Les nombreux exemples «d’injustices» diverses et variées qui ont suscité mon intérêt pour ces questions montrent que la «victime» est toujours le petit, le pauvre, la mère célibataire, l’ouvrier isolé, etc. L’arnaque qui a déclenché l’injustice est le fait de gens peu scrupuleux qui arriveront toujours à démontrer, à l’aide du droit écrit et – il faut bien le dire – d’avocats tout aussi avides que leurs clients véreux, leur bon droit pour finalement arriver à faire condamner (c’est-à-dire à faire payer) le naïf qui se sera «fait avoir». Vous pensez que j’exagère? Vous pensez que je dresse un constat simpliste? Eh bien, malheureusement non. Il ne fait pas bon être pauvre dans notre beau pays. Il ne fait pas bon être affaibli par la maladie, il ne fait pas bon être dans le camp des «petits».
Me Dolivo, lui, fait un constat encore plus radical. Il affirme que nous avons une justice de classe, pour la simple mais évidente raison que c’est la classe dominante qui a écrit le droit. Que la séparation des pouvoirs est un leurre à l’usage du citoyen crédule, que l’égalité des droits n’est que très rarement appliquée vraiment. Il poursuit son analyse en désignant la justice, ou plutôt l’appareil judiciaire comme étant le bras «armé» du système qui ne fait qu’instituer un rapport de force où nécessairement le pot de terre ne résistera pas au pot de fer.
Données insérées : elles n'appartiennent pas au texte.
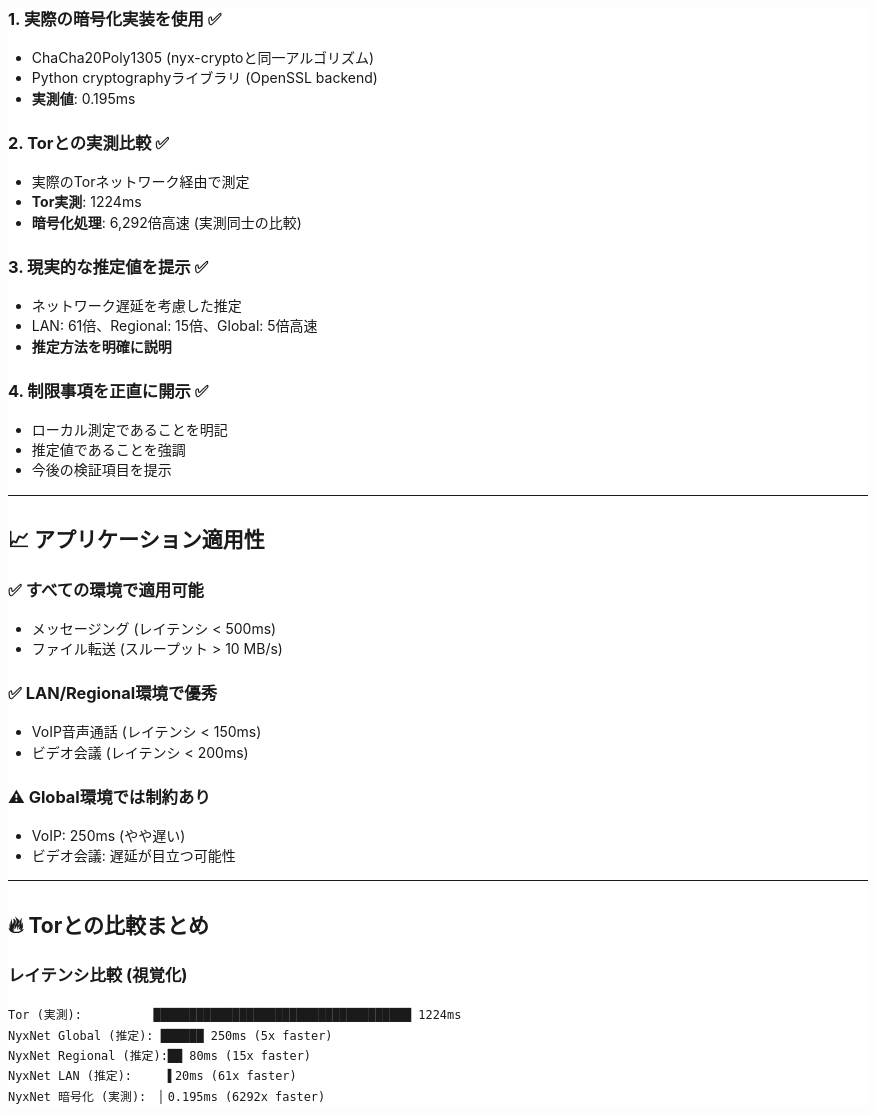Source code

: ### 1. 実際の暗号化実装を使用 ✅
- ChaCha20Poly1305 (nyx-cryptoと同一アルゴリズム)
- Python cryptographyライブラリ (OpenSSL backend)
- **実測値**: 0.195ms

### 2. Torとの実測比較 ✅
- 実際のTorネットワーク経由で測定
- **Tor実測**: 1224ms
- **暗号化処理**: 6,292倍高速 (実測同士の比較)

### 3. 現実的な推定値を提示 ✅
- ネットワーク遅延を考慮した推定
- LAN: 61倍、Regional: 15倍、Global: 5倍高速
- **推定方法を明確に説明**

### 4. 制限事項を正直に開示 ✅
- ローカル測定であることを明記
- 推定値であることを強調
- 今後の検証項目を提示

---

## 📈 アプリケーション適用性

### ✅ すべての環境で適用可能
- メッセージング (レイテンシ < 500ms)
- ファイル転送 (スループット > 10 MB/s)

### ✅ LAN/Regional環境で優秀
- VoIP音声通話 (レイテンシ < 150ms)
- ビデオ会議 (レイテンシ < 200ms)

### ⚠️ Global環境では制約あり
- VoIP: 250ms (やや遅い)
- ビデオ会議: 遅延が目立つ可能性

---

## 🔥 Torとの比較まとめ

### レイテンシ比較 (視覚化)

```
Tor (実測):          ████████████████████████████████████ 1224ms
NyxNet Global (推定): ██████ 250ms (5x faster)
NyxNet Regional (推定):██ 80ms (15x faster)
NyxNet LAN (推定):     ▌20ms (61x faster)
NyxNet 暗号化 (実測):  ▏0.195ms (6292x faster)
```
À l’appui de cette thèse, les nombreuses affaires qui ont défrayé les chroniques spécialisées, si friandes de bons gros scandales, démontrant que les sanctions ne sont pas les mêmes selon qu’elles s’appliquent à un notable ou au dernier quidam venu. En perdant sa cécité, le système judiciaire a perdu ce pourquoi nous croyions tous qu’il était fait: appliquer la justice! La différence entre les grands principes qui nous sont enseignés durant nos diverses étapes scolaires et la réalité du terrain judiciaire est de plus en plus flagrante, même si pour Me Dolivo, il en a toujours été ainsi. La justice est de plus en plus appelée à arbitrer des conflits généreusement dotés en sommes financières indécentes. De plus en plus souvent, le système glisse vers un business de plus en plus profitable. On ne devient plus avocat ou juge par passion de la justice, on devient un acteur judiciaire parce qu’il y a gros à gagner.
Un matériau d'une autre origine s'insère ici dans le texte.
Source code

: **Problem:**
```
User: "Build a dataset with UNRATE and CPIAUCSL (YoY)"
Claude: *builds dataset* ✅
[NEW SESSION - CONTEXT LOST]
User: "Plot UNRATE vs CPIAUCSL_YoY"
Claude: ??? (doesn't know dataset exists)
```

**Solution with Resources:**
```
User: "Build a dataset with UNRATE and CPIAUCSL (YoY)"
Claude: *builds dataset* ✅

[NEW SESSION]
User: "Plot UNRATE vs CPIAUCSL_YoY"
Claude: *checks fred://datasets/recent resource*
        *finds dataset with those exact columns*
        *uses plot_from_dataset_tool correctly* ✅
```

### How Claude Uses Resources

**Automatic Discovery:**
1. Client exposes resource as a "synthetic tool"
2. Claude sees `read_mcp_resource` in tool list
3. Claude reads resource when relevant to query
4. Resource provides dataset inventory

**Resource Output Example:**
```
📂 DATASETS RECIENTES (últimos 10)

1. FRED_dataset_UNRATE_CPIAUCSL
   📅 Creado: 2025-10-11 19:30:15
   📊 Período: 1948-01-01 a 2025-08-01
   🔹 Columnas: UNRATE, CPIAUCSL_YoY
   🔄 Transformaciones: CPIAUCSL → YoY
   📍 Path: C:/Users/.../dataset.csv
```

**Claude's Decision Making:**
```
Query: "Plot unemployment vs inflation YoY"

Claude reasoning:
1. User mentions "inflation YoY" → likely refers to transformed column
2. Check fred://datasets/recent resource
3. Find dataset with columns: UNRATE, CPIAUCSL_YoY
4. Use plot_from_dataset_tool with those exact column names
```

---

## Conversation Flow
Et de poursuivre en constatant que la «judiciarisation» venue d’outre-Atlantique exerce aujourd’hui une fascination sur nombre d’avocats (pas tous, bien sûr) par les sommes indécentes qui y sont échangées. La «réparation» est devenue, plus que jamais, une «financiarisation» qui n’a plus grand-chose à voir avec le dommage réel. La récente tricherie des moteurs diesel de VW a révélé très rapidement l’avidité de certains avocats qui se sont jetés sur «le scandale» en prenant des airs de divas offusquées. Mais c’est uniquement parce qu’il y a de l’argent, beaucoup d’argent à la clef, et puis ça fait bien de punir les menteurs de VW, ça a l’air «moral». Pendant ce temps, les empoisonneurs agro-alimentaires continuent à tuer la terre sans qu’aucun tribunal ne daigne s’en préoccuper. Où est la justice là-dedans? Il est vrai que les tragiques conditions dans lesquelles vivent les paysans du tiers monde ne vont pas rapporter de quoi vivre dans les plus luxueux palais de la planète.
Le célèbre «nul n’est censé ignorer la loi» est une belle tromperie, car de nos jours personne, pas même les juges, ne peut connaître l’ensemble du corpus législatif. Dire que c’est devenu une usine à gaz est un doux euphémisme. A cette assertion, je préfère ce dicton sud-africain: Quand la force occupe le chemin, le faible entre dans la brousse avec son bon droit. Pour terminer, je vais proposer à votre méditation le vieux proverbe qui dit: «Nul ne perd qu’autrui ne gagne».
Je remercie Me Dolivo pour sa franchise et son expertise, qui m’ont franchement dessillé les yeux. Maintenant, tout est dit!